Este se convirtió en el hallazgo más antiguo de la especie en todo el mundo y captó la atención de muchos expertos, en aquel momento.
Sin embargo, años más tarde, la pieza sorprendió nuevamente al equipo: a pesar del paso del tiempo, aún conserva material genético del animal.
Así, el fósil se convirtió, también, en el primero de una especie distinta a las de los dinosaurios en preservarse con ADN.

La investigación fue publicada este jueves en la revista científica Journal of Vertebrate Paleontology y estuvo liderada por el paleontólogo colombiano, Edwin Cadena.
Este hallazgo sobre la pieza del esqueleto de la Lepidochelys demostró la “fascinante preservación” de los osteocitos, unas células que se encuentran al interior de los huesos, y que, hasta el momento, sólo se había conseguido en restos de dinosaurios.

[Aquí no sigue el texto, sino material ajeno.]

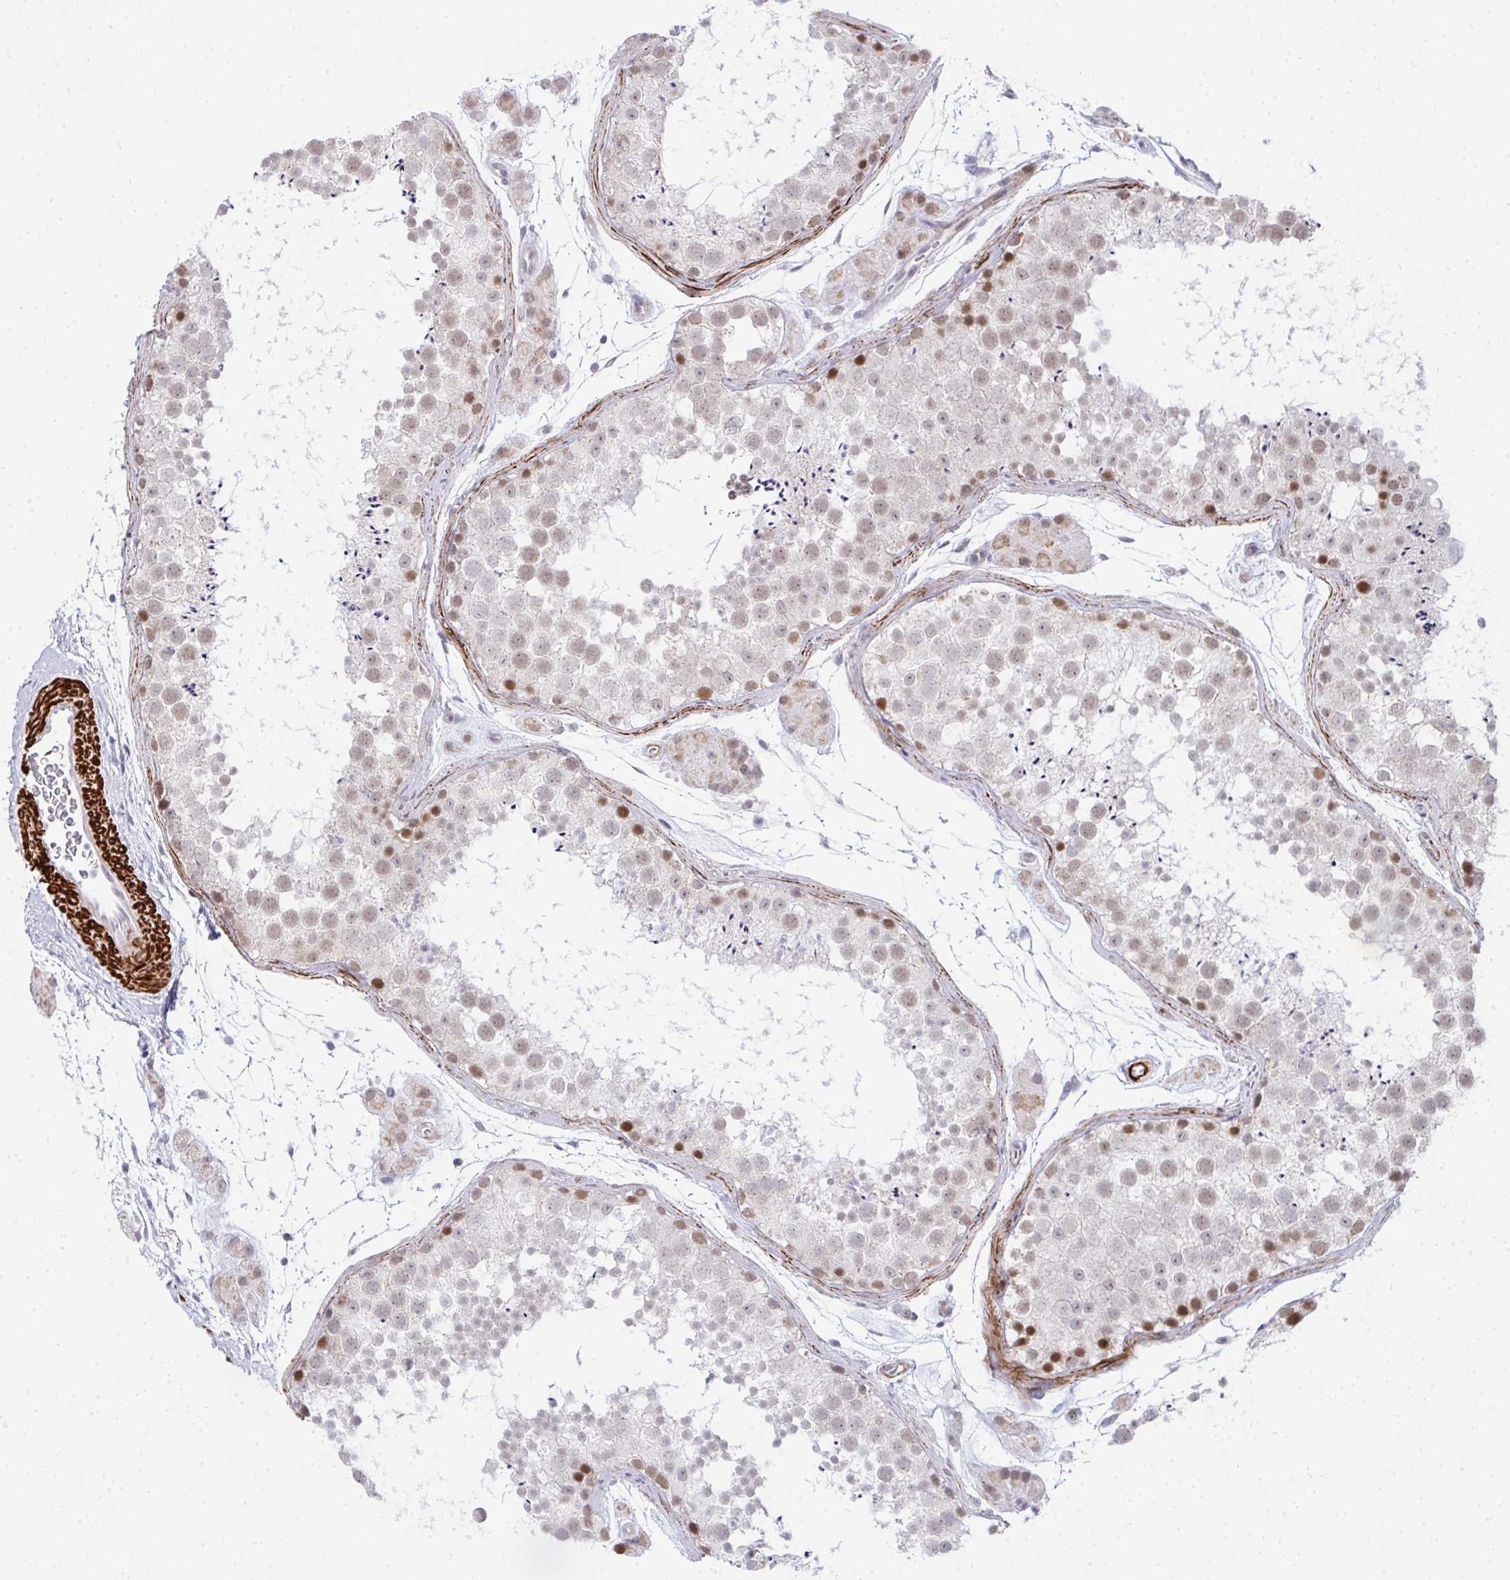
{"staining": {"intensity": "weak", "quantity": "25%-75%", "location": "nuclear"}, "tissue": "testis", "cell_type": "Cells in seminiferous ducts", "image_type": "normal", "snomed": [{"axis": "morphology", "description": "Normal tissue, NOS"}, {"axis": "topography", "description": "Testis"}], "caption": "A high-resolution micrograph shows IHC staining of normal testis, which displays weak nuclear expression in approximately 25%-75% of cells in seminiferous ducts.", "gene": "GINS2", "patient": {"sex": "male", "age": 41}}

“Antes habíamos encontrado tortugas marinas muy bien preservadas en términos de esqueleto (...) pero nunca había una documentación de que las células preservaran restos de ADN”, explicó.
El ácido desoxirribonucleico es un componente muy perecedero que, aunque puede mantenerse en las condiciones adecuadas, se creía que sólo resistía unos 100.000 años. Sin embargo, el experto explicó que cada pieza y cada sitio tiene requerimientos específicos que, en algunos casos, podrían haber favorecido el bienestar de los restos biomoleculares originales.
“Fue todo un desafío tratar de encontrar y detectar estos restos en tejidos de organismos que vivieron hace muchos millones de años” ya que “hay que ser cuidadoso en el procesamiento de las muestras para evitar contaminación con ADN actual en el laboratorio y, también, intentar con cientos de células, pues la preservación de restos originales como proteínas y ADN en fósiles no es homogénea”, agregó.
Es por ello que Cardena repitió el experimento -en las mismas condiciones- al menos tres veces para asegurarse de obtener la misma respuesta.
Este descubrimiento reafirma la importancia de los vertebrados fósiles preservados en la costa caribeña de Panamá en la comprensión de la biodiversidad local de hace millones de años.

La pieza es precisamente el caparazón de una tortuga Lepidochelys, del Mioceno Superior del país centroamericano. Se trata del fósil más antiguo conocido de la especie, que incluye al género Golfina de Kemp, en peligro crítico de extinción.
“Este fósil nos muestra que algunos grupos de tortugas marinas actuales han permanecido casi sin ningún cambio por cerca de 6 millones de años”, se lee en una de las 11 páginas de la investigación y añade que estos animales “han permanecido habitando los mismos lugares y muchos de estos ecosistemas hoy en día están amenazados”.
Con este precedente, el paleontólogo continuará con sus investigaciones y las expandirá a otras especies, con la esperanza de dar con otro gran descubrimiento.
“Ahora queremos explorar en otros grupos de fósiles encontrados en la misma localidad que esta tortuga fósil y ver si también hay preservación de tejidos y restos de ADN en fósiles de cetáceos o peces. También queremos expandir los análisis químicos y moleculares en las muestras que sabemos que contienen la mejor preservación”, dijo entusiasmado.
En la Costa Caribe de Panamá se “guardan aún muchos secretos” y, por eso, “hay que seguir con paciencia y curiosidad” para conocer “la historia de la biodiversidad actual”.